What makes a Shadow Priest essential is 5 points in Shadow Weaving, which increases a targets vulnerability to shadow damage by up to 15%. Considering you’ll often have multiple warlocks in your raid group, Shadow Priests can noticeably boost overall raid damage just by being there and applying Shadow Weaving through their natural rotation.
Another thing of note is Vampiric Embrace. While this may seem like a useful ability that heals party members for 20% of shadow damage you deal, it isn’t useful enough in a raid environment to be worthy of the threat it generates. The ability only heals based off damage that you deal, and it only heals the other 4 members of your direct party. This means you’ll almost never use it in a raid, unless specifically asked to.
You’ll also want to ensure that you stay in Shadowform at all times for the +15% boost to shadow damage and reduction to damage taken. This does prevent you from using any kind of healing spells, but then again you’re a Shadow Priest, not some kind of silly healer! Realistically, a Shadow Priest just does not have the mana capacity to help with healing.

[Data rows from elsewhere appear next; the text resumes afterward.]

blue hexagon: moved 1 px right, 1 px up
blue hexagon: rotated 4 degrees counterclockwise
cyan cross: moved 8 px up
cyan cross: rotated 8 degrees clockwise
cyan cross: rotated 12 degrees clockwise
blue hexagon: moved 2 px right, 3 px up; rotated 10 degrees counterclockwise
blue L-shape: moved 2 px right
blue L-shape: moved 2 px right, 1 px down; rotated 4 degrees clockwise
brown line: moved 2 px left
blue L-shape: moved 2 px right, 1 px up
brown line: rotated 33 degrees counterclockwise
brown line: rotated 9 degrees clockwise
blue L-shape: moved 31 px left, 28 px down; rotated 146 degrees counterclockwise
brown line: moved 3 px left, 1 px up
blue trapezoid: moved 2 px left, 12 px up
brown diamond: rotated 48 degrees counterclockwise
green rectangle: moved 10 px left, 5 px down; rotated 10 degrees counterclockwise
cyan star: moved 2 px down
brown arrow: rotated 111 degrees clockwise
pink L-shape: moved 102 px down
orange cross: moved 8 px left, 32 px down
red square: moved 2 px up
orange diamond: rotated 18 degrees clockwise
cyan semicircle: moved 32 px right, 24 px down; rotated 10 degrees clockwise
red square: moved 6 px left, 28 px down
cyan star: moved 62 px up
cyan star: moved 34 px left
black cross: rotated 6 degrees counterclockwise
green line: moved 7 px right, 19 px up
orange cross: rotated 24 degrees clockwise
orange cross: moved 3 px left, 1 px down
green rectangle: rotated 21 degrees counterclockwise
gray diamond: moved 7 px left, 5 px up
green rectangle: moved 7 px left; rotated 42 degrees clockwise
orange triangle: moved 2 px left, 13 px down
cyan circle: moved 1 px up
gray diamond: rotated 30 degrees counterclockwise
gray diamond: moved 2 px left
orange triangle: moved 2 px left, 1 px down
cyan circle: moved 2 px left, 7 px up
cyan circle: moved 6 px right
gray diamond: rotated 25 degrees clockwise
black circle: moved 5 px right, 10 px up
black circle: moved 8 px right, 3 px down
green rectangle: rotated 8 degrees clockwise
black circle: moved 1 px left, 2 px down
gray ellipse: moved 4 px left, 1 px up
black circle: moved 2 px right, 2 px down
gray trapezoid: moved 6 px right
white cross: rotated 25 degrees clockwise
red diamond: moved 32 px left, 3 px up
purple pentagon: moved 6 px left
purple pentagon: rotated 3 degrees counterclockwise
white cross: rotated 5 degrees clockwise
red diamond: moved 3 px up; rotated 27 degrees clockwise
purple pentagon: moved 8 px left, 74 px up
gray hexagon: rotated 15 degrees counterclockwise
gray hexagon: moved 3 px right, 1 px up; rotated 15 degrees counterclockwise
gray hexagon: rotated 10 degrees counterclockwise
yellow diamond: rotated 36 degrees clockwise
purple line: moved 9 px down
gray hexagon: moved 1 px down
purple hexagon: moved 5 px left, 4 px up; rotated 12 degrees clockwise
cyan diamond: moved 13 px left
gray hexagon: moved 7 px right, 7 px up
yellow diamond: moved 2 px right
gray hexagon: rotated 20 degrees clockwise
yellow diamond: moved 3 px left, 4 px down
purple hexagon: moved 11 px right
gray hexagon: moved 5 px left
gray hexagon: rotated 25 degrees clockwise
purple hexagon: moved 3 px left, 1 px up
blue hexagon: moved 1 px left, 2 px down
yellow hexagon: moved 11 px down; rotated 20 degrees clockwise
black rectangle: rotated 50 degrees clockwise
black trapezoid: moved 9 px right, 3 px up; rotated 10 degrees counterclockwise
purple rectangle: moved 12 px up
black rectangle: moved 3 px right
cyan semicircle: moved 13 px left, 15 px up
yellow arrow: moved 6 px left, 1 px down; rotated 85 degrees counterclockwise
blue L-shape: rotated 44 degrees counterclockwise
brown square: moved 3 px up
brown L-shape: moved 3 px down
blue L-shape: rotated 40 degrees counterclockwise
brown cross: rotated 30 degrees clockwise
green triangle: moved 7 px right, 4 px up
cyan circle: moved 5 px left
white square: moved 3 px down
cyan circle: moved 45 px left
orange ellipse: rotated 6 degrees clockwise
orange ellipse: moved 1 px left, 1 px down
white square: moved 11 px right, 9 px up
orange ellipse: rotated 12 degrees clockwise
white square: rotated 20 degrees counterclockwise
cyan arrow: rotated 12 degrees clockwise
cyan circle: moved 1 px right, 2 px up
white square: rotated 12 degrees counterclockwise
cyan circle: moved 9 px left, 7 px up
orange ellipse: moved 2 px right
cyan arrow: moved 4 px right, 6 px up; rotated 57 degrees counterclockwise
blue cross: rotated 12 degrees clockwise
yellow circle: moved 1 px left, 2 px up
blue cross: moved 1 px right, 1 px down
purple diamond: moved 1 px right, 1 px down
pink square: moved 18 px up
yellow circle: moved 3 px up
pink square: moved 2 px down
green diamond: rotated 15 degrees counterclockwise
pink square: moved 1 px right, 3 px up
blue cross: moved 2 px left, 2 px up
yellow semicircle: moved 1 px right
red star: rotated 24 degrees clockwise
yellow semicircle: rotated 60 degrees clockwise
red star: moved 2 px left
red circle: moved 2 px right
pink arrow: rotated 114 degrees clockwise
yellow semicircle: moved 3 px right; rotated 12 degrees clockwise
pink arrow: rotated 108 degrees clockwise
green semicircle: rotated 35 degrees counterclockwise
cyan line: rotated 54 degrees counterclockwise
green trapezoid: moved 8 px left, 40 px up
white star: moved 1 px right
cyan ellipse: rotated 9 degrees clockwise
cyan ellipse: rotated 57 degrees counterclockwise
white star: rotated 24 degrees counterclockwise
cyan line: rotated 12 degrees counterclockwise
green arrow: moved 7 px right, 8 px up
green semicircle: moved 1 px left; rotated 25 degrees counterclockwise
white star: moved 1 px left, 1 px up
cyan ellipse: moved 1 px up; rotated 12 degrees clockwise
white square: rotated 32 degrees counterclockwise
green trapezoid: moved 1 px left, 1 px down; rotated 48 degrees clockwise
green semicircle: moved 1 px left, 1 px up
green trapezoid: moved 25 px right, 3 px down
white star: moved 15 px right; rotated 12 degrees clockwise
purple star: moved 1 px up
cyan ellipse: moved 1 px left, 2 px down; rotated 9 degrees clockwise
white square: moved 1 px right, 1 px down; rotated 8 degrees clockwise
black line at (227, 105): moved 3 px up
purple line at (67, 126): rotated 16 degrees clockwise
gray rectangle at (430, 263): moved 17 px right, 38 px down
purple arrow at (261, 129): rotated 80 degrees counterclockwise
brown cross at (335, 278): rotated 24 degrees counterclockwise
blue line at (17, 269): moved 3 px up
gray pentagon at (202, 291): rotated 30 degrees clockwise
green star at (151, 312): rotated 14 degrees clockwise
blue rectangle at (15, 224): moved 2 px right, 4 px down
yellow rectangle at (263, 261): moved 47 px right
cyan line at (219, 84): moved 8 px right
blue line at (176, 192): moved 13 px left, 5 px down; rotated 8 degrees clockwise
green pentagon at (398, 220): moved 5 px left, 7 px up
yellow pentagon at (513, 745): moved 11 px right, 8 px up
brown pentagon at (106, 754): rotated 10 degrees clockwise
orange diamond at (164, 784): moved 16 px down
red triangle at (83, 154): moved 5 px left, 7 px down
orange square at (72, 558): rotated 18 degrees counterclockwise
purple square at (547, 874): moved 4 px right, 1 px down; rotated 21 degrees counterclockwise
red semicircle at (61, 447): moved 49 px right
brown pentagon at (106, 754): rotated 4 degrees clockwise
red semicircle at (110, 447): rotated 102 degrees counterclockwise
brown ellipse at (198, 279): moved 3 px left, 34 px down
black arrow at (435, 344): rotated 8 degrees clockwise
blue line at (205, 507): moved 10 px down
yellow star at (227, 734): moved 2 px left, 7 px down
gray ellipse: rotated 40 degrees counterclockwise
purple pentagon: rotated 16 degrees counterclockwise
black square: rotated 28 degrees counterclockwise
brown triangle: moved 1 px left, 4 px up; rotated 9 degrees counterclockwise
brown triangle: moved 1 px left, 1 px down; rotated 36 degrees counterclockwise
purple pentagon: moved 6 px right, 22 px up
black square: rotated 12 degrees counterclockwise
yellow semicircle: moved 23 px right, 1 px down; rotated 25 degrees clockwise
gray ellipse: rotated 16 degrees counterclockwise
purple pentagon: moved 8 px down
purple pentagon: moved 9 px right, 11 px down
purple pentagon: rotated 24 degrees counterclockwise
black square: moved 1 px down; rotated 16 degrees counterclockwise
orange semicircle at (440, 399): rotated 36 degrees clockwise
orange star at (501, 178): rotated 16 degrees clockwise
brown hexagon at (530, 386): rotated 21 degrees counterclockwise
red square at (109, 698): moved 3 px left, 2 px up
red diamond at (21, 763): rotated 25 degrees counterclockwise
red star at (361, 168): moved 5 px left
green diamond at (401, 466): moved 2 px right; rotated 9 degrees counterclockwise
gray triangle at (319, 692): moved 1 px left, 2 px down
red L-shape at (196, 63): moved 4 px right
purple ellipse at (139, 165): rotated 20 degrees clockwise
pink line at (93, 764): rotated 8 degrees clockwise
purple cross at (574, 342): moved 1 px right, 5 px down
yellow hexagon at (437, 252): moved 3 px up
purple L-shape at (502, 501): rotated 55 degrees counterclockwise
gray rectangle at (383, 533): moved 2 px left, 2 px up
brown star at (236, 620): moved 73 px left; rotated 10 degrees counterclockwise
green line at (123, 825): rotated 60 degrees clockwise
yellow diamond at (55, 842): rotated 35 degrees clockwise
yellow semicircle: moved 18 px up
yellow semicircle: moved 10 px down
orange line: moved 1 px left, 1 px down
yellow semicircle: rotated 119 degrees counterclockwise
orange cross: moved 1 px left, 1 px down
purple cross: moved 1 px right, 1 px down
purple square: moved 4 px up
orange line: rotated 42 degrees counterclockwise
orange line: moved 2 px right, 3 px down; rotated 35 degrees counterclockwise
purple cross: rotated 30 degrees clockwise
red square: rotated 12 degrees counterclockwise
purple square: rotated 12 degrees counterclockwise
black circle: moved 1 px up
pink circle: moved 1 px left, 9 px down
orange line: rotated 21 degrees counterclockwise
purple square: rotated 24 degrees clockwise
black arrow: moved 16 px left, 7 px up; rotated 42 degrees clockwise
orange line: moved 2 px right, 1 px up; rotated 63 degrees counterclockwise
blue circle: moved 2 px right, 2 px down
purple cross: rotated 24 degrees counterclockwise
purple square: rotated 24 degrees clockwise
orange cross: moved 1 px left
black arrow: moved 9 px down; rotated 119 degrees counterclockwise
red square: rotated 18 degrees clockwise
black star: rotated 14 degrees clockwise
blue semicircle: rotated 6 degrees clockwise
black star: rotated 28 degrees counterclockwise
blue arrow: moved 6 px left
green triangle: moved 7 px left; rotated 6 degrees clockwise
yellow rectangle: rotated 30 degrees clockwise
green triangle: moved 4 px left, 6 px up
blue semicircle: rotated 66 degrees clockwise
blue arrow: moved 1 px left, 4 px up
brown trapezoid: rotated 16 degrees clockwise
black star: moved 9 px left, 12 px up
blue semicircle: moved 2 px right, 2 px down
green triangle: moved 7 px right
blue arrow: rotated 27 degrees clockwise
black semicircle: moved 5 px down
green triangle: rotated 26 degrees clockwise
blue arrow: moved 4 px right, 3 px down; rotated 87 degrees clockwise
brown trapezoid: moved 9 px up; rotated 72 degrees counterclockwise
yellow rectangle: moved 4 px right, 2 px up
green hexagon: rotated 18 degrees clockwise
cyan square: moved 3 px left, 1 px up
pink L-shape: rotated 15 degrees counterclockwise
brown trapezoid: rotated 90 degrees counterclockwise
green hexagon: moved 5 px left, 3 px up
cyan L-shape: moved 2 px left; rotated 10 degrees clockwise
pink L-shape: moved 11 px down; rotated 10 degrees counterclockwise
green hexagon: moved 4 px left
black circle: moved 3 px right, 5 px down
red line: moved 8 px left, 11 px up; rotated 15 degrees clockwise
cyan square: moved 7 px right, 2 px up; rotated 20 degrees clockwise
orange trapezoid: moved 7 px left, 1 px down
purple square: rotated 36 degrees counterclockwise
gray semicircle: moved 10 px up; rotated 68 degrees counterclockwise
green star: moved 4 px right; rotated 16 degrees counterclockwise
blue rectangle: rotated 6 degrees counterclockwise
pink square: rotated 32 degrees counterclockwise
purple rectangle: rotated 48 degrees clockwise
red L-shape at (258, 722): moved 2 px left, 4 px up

Since Mind Blast is the only ability that can crit, you’ll want to use Inner Focus in conjunction with it. Otherwise you’ll waste the bonus crit chance on Shadow Word: Pain or Mind Flay, both of which cannot crit.
A Shadow Priest’s rotation is fairly simple considering there are just three spells to use. You’ll want to keep Shadow Word: Pain applied at all times, use Mind Blast on cooldown, and fill in the gaps with Mind Flay. This often means that you’ll be able to get two full Mind Flay channels in between each Mind Blast.
On top of that, you’ll also need a “rotation” to keep up with mana regeneration. You’ll generally want to use a Major Mana Potion after you’ve used enough mana to fully benefit from one. If you have enough health and raid damage is low, you can also use a Demonic Rune. If both of those are on cooldown, you’ll want to stop using Mind Blast in your rotation, and instead just cast Mind Flay when you have enough mana to keep Shadow Weaving applied. If you’re really lucky, a druid might Innervate you (don’t count on it).